** Opening Given data block **

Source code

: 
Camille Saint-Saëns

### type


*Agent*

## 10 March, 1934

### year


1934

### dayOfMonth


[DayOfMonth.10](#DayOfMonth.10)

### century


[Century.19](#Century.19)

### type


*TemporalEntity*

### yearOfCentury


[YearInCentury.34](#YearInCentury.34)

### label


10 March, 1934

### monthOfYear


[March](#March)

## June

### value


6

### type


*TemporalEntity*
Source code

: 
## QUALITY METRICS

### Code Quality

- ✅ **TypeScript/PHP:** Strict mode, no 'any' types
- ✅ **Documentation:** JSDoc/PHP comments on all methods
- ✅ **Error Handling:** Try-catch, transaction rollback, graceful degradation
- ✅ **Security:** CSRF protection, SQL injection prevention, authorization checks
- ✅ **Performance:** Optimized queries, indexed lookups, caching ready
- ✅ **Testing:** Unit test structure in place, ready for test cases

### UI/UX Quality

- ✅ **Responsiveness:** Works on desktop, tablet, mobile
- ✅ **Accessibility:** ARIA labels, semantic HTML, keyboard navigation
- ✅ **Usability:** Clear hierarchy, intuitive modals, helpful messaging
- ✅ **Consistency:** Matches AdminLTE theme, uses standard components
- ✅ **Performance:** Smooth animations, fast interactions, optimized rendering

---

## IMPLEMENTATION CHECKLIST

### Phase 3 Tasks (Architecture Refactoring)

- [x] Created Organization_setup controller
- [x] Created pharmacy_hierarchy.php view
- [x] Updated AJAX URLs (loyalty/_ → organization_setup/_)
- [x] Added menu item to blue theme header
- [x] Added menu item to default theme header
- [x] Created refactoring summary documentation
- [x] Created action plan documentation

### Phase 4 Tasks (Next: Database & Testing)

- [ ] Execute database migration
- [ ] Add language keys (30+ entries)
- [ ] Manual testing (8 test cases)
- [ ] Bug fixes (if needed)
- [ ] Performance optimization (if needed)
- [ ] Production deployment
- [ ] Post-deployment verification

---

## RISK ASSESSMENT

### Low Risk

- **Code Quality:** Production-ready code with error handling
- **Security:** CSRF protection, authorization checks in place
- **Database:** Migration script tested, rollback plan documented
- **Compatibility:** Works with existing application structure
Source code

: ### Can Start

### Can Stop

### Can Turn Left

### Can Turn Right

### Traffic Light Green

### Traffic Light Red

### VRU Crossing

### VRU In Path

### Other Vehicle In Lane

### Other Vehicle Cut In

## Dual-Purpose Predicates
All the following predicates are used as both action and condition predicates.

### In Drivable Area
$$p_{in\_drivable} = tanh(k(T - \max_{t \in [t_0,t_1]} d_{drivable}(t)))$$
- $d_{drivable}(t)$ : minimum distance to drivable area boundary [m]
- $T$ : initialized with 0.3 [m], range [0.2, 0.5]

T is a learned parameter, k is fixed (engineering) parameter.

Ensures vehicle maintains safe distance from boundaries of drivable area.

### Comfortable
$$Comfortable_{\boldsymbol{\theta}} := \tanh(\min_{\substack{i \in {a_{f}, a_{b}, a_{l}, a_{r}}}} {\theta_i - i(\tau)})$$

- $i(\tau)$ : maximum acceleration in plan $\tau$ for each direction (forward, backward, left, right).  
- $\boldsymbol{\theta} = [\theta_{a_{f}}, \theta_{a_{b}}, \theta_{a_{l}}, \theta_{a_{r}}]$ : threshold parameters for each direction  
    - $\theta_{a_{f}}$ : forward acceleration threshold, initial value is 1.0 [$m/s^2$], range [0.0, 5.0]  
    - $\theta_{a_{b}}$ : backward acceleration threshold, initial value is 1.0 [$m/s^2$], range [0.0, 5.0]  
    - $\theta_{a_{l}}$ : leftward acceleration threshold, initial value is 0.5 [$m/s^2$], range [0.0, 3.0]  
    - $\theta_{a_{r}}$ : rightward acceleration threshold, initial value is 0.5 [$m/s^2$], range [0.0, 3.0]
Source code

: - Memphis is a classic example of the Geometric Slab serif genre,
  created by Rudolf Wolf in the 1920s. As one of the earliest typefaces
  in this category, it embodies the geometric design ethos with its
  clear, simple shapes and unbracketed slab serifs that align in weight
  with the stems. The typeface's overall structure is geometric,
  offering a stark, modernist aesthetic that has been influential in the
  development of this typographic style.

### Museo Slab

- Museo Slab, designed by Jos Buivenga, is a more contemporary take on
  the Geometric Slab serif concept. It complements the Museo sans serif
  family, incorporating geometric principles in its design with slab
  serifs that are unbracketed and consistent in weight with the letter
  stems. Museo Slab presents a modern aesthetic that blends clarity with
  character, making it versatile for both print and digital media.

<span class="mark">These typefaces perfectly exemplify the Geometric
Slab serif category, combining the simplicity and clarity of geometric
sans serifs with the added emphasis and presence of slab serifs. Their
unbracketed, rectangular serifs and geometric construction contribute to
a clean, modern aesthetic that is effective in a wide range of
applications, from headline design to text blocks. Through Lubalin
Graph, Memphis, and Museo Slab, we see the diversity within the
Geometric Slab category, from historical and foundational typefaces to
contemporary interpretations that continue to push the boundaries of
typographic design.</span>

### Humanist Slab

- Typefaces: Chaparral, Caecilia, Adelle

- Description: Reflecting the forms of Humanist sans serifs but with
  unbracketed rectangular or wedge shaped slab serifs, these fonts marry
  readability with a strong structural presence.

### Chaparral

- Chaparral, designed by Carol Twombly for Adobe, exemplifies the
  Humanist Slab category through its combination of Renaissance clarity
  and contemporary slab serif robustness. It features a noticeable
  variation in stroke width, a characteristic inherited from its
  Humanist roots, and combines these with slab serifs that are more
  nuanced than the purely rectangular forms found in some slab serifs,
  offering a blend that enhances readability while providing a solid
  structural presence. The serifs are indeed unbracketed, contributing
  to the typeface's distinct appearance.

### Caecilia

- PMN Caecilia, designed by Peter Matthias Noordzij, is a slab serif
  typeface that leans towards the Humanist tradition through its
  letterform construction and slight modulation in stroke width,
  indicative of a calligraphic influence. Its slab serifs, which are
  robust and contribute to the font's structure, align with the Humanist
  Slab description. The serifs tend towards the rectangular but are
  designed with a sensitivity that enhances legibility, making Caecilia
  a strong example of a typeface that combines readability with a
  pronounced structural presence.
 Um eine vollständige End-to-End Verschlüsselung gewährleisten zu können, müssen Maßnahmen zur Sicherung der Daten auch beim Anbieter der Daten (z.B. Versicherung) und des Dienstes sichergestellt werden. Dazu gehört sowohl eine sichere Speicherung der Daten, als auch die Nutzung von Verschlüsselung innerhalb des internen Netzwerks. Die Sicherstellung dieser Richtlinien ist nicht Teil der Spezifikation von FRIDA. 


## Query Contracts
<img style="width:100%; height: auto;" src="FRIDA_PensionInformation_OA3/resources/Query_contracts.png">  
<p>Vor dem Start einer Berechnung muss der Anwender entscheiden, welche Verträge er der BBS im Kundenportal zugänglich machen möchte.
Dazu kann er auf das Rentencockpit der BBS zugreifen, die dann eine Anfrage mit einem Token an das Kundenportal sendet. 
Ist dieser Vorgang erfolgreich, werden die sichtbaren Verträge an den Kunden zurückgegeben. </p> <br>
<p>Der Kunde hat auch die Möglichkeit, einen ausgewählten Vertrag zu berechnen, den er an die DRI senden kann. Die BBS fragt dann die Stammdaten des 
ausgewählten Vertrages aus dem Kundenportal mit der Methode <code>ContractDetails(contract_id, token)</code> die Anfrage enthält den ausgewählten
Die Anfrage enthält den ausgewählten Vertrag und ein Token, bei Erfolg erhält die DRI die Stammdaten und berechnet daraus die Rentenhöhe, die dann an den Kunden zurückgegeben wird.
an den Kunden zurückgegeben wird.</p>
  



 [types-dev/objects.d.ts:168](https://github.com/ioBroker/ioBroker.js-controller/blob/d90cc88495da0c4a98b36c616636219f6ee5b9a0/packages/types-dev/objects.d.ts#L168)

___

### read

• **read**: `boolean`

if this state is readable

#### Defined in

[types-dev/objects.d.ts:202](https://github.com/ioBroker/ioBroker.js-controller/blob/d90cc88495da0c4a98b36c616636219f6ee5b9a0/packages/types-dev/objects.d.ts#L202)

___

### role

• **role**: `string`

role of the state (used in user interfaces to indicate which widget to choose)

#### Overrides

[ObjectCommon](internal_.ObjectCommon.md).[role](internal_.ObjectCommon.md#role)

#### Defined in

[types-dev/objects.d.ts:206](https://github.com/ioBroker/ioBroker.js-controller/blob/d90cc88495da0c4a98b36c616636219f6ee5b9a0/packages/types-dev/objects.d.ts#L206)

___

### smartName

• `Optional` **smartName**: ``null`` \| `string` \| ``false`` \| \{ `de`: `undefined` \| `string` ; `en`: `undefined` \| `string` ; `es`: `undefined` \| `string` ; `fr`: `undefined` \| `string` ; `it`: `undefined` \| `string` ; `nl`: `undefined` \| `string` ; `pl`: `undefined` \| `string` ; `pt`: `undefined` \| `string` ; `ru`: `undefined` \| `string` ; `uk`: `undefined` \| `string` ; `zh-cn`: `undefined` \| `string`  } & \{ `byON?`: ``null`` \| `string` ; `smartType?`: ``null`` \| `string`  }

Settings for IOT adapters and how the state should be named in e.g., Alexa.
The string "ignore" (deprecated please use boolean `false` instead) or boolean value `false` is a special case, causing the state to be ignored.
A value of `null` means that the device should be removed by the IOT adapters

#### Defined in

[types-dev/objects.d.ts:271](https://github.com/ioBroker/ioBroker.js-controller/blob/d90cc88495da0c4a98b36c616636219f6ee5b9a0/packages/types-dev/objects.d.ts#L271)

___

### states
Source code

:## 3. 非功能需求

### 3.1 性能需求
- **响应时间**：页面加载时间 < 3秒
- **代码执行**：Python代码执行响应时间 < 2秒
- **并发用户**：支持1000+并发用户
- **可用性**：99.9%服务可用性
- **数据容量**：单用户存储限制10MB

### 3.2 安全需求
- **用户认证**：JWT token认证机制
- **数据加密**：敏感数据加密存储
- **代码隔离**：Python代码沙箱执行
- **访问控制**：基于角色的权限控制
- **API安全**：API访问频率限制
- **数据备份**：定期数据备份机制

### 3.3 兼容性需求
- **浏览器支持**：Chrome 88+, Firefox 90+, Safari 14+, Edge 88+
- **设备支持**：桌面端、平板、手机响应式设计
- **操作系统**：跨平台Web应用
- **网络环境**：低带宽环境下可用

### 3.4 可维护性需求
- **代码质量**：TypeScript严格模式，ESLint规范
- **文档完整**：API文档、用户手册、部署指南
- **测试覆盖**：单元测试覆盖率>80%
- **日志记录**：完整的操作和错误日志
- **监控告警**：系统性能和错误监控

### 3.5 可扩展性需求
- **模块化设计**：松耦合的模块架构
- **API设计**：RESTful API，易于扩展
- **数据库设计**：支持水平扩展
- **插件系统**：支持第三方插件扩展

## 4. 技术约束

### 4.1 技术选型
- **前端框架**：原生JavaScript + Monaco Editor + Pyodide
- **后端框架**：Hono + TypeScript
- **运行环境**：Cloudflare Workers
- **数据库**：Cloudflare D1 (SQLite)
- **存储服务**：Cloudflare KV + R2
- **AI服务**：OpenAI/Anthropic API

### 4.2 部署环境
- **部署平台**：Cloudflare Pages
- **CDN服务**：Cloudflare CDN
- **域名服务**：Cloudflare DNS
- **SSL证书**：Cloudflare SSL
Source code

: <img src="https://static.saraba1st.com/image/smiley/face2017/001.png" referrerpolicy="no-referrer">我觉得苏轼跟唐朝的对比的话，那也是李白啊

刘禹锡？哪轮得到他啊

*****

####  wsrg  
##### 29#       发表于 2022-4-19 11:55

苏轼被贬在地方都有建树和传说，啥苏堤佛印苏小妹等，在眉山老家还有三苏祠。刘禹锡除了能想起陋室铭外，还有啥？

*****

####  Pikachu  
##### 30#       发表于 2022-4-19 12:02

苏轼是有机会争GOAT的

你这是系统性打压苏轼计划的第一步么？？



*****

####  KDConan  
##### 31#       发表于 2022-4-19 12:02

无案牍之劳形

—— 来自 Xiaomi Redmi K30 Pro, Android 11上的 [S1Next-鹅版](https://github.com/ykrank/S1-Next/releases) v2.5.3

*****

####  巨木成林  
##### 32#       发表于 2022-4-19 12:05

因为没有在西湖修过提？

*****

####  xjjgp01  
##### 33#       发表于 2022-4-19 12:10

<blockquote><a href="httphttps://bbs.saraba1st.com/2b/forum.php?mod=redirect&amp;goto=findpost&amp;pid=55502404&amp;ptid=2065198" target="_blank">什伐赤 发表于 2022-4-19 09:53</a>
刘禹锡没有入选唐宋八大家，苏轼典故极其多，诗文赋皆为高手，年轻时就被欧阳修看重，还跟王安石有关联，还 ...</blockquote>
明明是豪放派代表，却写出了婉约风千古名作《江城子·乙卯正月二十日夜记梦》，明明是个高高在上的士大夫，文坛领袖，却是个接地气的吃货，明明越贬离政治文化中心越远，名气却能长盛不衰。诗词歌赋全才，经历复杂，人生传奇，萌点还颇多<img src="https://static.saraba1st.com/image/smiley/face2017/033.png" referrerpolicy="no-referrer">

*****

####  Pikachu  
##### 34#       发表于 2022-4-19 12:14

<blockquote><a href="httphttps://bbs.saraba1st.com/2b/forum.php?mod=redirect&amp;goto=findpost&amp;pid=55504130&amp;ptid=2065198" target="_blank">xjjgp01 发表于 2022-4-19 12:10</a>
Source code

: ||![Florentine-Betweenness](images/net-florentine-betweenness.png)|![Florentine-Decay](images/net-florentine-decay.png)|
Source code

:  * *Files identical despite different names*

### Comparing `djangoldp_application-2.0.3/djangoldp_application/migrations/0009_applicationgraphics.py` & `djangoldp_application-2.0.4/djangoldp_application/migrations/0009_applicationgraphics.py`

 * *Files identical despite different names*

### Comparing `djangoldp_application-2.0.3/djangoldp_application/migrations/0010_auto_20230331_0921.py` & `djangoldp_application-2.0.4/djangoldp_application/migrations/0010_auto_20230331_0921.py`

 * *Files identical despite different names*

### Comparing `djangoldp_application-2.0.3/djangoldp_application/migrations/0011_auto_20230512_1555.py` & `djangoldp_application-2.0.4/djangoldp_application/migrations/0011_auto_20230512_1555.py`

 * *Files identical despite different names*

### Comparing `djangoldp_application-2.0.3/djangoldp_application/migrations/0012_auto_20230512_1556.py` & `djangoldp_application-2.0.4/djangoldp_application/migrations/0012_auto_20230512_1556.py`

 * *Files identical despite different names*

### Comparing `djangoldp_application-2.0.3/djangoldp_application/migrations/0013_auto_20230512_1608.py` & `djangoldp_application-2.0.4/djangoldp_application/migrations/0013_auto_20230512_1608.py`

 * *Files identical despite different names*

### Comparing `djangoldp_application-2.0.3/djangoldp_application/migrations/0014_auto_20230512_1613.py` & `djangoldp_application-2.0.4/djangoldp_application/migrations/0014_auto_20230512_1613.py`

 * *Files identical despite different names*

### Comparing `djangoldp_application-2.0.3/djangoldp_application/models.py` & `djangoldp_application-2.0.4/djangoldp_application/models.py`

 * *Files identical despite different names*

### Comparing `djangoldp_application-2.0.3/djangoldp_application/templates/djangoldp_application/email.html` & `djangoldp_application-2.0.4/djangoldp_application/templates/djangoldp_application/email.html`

** Closing Given data block **

▶ **Brief**: Copy the lines of the material from the line containing "- [ ] Execute database migration" through the line containing "### VRU Crossing", both included, exactly as they appear.

▶ **Output for this exercise**:
- [ ] Execute database migration
- [ ] Add language keys (30+ entries)
- [ ] Manual testing (8 test cases)
- [ ] Bug fixes (if needed)
- [ ] Performance optimization (if needed)
- [ ] Production deployment
- [ ] Post-deployment verification

---

## RISK ASSESSMENT

### Low Risk

- **Code Quality:** Production-ready code with error handling
- **Security:** CSRF protection, authorization checks in place
- **Database:** Migration script tested, rollback plan documented
- **Compatibility:** Works with existing application structure
Source code

: ### Can Start

### Can Stop

### Can Turn Left

### Can Turn Right

### Traffic Light Green

### Traffic Light Red

### VRU Crossing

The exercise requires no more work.